Line Changes and Maintenance Shut-downs

Mitigation Measures

  • 9. When seismic surveying (data collection) ceases during line changes, for maintenance or for other operational reasons, the air source array(s) must be:
    • a) shut down completely; or
    • b) reduced to a single source element.
  • 10. If the air source array(s) is reduced to a single source element as subsection 9(b), then:
    • a) visual monitoring of the safety zone as set out in section 6 and shut-down requirements as set out in section 8 must be maintained; but
    • b) ramp-up procedures as set out in section 7 will not be required when seismic surveying resumes.
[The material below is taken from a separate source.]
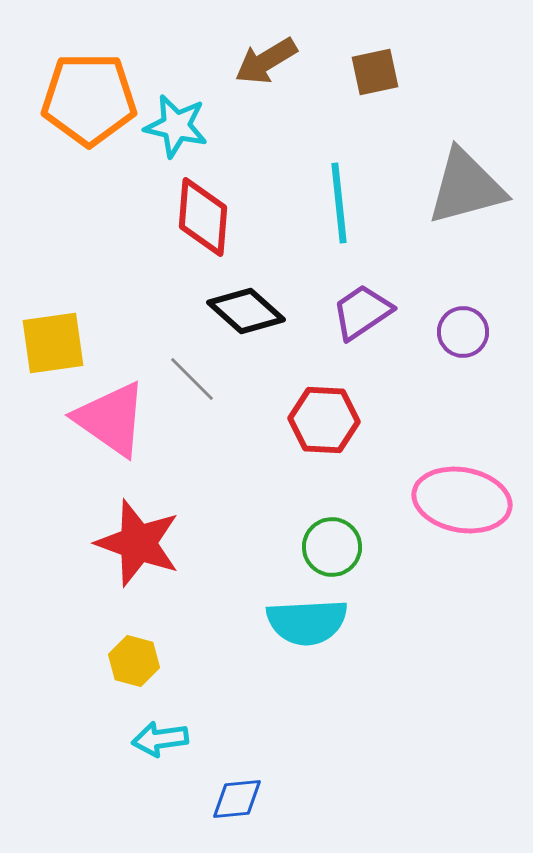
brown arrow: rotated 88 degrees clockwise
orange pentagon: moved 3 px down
Operations in Low Visibility

Mitigation Measures

  • 11. Under the conditions set out in this section, cetacean detection technology, such as Passive Acoustic Monitoring, must be used prior to ramp-up for the same time period as for visual monitoring set out in section 6. Those conditions are as follows:
    • a) the full extent of the safety zone is not visible; and
    • b) the seismic survey is in an area that
      • i. has been identified as critical habitat for a vocalizing cetacean listed as endangered or threatened on Schedule 1 of the Species at Risk Act, or
      • ii. in keeping with the considerations set out in sub-section 4(b), has been identified through an environmental assessment process as an area where a vocalising cetacean is expected to be encountered if that vocalizing cetacean has been identified through the environmental assessment process as a species for which there could be significant adverse effects.
  • 12. If Passive Acoustic Monitoring or similar cetacean detection technology is used in accordance with the provision of section 11, unless the species can be identified by vocal signature or other recognition criteria:
    • a) all non-identified cetacean vocalizations must be assumed to be those of whales named in sections 8(a) or (b); and
    • b) unless it can be determined that the cetacean(s) is outside the safety zone, the ramp-up must not commence until non-identified cetacean vocalizations have not been detected for a period of at least 30 minutes.
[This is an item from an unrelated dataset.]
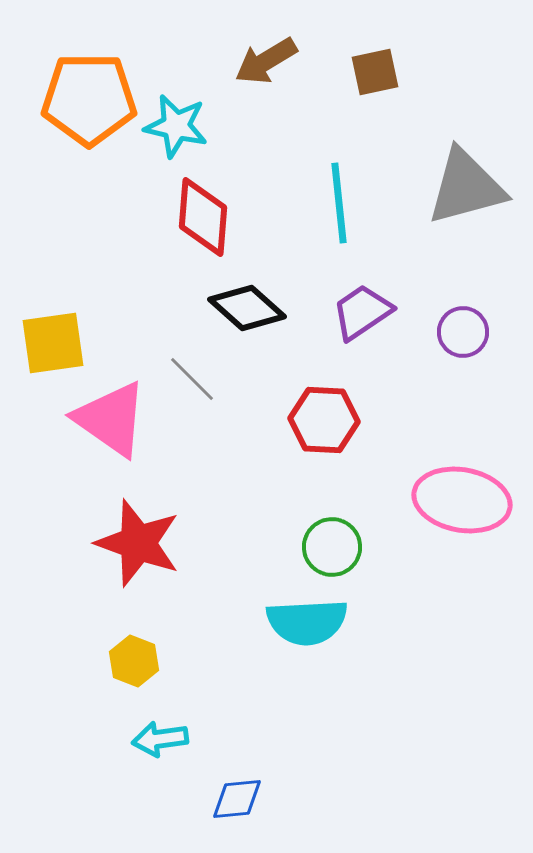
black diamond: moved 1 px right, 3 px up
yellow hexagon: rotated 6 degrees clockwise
Additional Mitigative Measures and Modifications

Mitigation Measures

  • 13. Persons wishing to conduct seismic surveys in Canadian marine waters may be required to put in place additional or modified environmental mitigation measures, including modifications to the area of the safety zone and/or other measures as identified in the environmental assessment of the project to address:
    • a) the potential for chronic or cumulative adverse environmental effects of
      • i. multiple air source arrays (e.g., two vessels on one project; multiple projects), or
      • ii. seismic surveys being carried out in combination with other activities adverse to marine environmental quality in the area affected by the proposed program or programs;
    • b) variations in sound propagation levels within the water column, including factors such as seabed, geomorphologic, and oceanographic characteristics that affect sound propagation;
    • c) sound levels from air source array(s) that are significantly lower or higher than average; and
    • d) species identified in an environmental assessment process for which there is concern, including those described in sub-section 4b).
  • 14. Variations to some or all of the measures set out in this Statement may be allowed provided the alternate mitigation or precautionary measures will achieve an equivalent or greater level of environmental protection to address the matters outlined in sections 6 through 13 inclusive. Where alternative methods or technologies are proposed, they should be evaluated as part of the environmental assessment of the project.
  • 15. Where a single source element is used and the ramping up from an individual air source element to multiple elements is not applicable, the sound should still be introduced gradually whenever technically feasible.